Task to carry out — Go to the line in the entries below that holds "La simulation de" and repeat exactly from there through the line that holds "commande sur la", inclusive.
»»
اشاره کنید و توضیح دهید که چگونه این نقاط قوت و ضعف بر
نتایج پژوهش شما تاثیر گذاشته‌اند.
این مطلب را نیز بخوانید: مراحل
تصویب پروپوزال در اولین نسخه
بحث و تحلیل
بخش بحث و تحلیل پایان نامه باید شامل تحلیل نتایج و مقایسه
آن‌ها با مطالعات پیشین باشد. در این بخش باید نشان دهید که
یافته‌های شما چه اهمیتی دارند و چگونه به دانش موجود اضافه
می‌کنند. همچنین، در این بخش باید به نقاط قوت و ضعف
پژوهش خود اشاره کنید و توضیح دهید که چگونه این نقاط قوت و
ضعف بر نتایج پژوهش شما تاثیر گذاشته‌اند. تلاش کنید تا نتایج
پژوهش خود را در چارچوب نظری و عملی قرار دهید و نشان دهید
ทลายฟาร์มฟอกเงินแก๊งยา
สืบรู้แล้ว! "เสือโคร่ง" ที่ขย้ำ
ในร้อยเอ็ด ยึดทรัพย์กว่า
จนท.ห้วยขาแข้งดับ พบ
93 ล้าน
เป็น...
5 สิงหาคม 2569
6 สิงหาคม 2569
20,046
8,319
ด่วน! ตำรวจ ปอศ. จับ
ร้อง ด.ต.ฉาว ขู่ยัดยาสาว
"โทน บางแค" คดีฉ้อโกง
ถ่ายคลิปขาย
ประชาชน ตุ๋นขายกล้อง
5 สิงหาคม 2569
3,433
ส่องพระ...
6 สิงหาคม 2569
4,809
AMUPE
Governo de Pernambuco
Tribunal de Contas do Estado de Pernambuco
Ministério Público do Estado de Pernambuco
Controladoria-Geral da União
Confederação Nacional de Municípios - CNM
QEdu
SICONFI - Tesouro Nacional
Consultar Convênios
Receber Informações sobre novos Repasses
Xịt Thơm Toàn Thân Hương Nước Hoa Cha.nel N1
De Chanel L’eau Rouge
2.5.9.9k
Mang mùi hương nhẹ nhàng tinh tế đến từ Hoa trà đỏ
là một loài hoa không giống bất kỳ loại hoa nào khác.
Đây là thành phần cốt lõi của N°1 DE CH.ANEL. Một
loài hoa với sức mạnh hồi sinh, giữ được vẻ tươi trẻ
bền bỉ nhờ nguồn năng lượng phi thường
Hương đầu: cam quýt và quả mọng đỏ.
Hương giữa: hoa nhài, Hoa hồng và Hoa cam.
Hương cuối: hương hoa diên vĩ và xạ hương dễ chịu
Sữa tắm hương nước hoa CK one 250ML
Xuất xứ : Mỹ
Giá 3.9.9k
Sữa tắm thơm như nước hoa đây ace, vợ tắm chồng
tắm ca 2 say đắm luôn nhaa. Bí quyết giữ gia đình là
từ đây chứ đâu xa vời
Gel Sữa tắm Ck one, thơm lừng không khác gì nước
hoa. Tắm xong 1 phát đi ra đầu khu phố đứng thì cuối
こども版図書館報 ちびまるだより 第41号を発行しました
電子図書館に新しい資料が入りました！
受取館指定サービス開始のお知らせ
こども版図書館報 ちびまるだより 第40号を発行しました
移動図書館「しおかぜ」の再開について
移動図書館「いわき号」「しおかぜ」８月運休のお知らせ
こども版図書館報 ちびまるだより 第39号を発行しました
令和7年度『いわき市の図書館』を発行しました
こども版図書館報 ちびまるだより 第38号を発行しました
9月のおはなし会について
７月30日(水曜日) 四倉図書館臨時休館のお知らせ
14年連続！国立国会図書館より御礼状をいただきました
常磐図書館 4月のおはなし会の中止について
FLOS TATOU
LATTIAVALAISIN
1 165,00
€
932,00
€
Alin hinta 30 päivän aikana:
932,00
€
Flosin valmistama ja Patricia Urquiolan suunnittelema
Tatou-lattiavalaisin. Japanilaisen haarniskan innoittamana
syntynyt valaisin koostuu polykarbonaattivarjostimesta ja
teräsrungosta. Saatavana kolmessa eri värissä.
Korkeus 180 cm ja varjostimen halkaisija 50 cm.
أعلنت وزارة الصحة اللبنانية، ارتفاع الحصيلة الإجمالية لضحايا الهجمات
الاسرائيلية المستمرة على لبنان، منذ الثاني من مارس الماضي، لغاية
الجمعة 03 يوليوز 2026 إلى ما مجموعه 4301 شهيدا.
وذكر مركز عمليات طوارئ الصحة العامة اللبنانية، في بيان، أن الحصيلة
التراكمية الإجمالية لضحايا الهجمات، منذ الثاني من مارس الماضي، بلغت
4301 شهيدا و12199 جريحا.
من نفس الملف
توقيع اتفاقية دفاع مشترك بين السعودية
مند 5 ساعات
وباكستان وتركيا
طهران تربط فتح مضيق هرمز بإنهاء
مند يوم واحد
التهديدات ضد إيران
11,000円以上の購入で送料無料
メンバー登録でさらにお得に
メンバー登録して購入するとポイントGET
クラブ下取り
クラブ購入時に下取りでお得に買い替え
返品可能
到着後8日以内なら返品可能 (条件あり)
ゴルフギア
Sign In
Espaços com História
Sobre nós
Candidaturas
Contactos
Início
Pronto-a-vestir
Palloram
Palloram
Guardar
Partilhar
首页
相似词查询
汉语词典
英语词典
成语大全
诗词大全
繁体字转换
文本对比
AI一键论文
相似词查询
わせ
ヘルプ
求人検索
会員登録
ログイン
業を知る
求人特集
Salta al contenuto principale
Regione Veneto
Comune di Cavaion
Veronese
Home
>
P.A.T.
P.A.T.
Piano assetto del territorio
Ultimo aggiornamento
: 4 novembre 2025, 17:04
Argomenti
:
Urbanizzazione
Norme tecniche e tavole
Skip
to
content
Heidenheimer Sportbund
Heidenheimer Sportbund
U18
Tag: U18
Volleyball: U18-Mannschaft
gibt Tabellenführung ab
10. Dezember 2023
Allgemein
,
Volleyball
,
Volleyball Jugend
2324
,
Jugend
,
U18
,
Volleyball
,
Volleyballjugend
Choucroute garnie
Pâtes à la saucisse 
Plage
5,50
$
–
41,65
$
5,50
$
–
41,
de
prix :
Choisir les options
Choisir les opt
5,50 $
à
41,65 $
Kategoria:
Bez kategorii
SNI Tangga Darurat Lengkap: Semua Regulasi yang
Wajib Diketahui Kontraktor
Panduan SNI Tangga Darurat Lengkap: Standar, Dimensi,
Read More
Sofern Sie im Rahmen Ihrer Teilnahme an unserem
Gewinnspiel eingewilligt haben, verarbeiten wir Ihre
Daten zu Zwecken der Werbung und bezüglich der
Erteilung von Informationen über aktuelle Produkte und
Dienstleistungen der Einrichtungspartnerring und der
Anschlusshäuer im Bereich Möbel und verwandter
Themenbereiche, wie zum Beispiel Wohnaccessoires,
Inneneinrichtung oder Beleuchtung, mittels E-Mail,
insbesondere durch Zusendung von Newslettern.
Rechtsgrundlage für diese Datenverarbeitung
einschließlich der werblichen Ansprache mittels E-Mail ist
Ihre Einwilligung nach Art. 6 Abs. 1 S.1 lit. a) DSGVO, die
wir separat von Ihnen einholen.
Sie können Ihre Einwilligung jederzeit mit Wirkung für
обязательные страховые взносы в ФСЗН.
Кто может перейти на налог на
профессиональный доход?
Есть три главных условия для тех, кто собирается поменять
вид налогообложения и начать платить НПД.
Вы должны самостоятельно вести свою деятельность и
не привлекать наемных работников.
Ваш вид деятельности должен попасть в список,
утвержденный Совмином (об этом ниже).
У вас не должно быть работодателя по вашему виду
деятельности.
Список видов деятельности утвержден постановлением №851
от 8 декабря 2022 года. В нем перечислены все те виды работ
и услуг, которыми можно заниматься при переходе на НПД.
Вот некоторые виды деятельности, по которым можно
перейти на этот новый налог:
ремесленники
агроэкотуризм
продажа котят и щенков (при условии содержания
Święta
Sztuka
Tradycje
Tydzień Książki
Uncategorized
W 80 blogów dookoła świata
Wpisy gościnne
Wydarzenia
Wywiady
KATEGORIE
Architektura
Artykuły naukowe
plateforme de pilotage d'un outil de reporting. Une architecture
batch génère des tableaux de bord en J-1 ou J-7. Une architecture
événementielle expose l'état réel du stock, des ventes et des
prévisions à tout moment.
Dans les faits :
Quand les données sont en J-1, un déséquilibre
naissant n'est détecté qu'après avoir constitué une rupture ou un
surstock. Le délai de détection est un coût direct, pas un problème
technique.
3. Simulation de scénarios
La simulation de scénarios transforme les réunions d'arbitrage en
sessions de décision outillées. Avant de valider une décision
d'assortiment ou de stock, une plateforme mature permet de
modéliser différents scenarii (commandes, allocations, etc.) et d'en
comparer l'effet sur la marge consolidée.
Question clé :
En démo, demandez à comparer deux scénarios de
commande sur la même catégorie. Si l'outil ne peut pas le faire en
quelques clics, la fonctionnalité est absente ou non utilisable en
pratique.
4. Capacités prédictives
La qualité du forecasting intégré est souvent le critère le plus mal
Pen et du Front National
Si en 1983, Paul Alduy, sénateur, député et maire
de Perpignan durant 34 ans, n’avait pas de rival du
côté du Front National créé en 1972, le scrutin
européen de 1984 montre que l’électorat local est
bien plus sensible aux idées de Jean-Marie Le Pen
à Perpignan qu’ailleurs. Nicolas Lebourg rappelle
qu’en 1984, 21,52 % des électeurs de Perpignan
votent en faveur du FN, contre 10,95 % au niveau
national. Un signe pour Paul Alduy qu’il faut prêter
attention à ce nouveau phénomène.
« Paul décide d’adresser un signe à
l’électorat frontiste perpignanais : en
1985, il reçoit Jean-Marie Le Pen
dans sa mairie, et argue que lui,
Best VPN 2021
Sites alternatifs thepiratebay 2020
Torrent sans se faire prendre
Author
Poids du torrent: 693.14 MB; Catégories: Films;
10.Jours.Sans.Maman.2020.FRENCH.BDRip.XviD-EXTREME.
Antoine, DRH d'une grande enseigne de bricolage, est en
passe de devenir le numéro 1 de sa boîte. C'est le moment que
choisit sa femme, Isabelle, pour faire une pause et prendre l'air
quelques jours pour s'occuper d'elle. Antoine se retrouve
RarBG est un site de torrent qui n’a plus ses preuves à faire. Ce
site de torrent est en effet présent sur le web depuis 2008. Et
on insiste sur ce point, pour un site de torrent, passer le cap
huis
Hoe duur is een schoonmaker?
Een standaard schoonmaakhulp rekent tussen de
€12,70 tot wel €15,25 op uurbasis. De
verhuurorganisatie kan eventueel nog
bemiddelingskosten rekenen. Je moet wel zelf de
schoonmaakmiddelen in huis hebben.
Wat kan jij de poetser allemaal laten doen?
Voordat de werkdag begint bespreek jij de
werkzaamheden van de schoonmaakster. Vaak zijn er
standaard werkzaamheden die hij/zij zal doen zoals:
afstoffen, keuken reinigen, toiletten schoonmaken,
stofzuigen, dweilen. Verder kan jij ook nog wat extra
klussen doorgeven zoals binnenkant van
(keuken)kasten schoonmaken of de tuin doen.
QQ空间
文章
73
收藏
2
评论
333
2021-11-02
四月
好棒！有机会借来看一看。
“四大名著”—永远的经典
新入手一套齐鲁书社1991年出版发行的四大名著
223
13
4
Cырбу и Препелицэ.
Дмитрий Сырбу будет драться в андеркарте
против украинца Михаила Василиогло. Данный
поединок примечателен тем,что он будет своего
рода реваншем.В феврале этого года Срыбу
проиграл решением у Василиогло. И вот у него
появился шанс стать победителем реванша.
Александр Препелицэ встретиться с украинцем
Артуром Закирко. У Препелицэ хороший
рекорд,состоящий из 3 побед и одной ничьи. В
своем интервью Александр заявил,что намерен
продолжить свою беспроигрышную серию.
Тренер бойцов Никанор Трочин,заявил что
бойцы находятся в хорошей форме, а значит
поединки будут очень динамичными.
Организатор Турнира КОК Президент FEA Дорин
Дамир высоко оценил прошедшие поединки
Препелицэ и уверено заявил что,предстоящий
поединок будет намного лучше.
««
Result of the task —
La simulation de scénarios transforme les réunions d'arbitrage en
sessions de décision outillées. Avant de valider une décision
d'assortiment ou de stock, une plateforme mature permet de
modéliser différents scenarii (commandes, allocations, etc.) et d'en
comparer l'effet sur la marge consolidée.
Question clé :
En démo, demandez à comparer deux scénarios de
commande sur la même catégorie. Si l'outil ne peut pas le faire en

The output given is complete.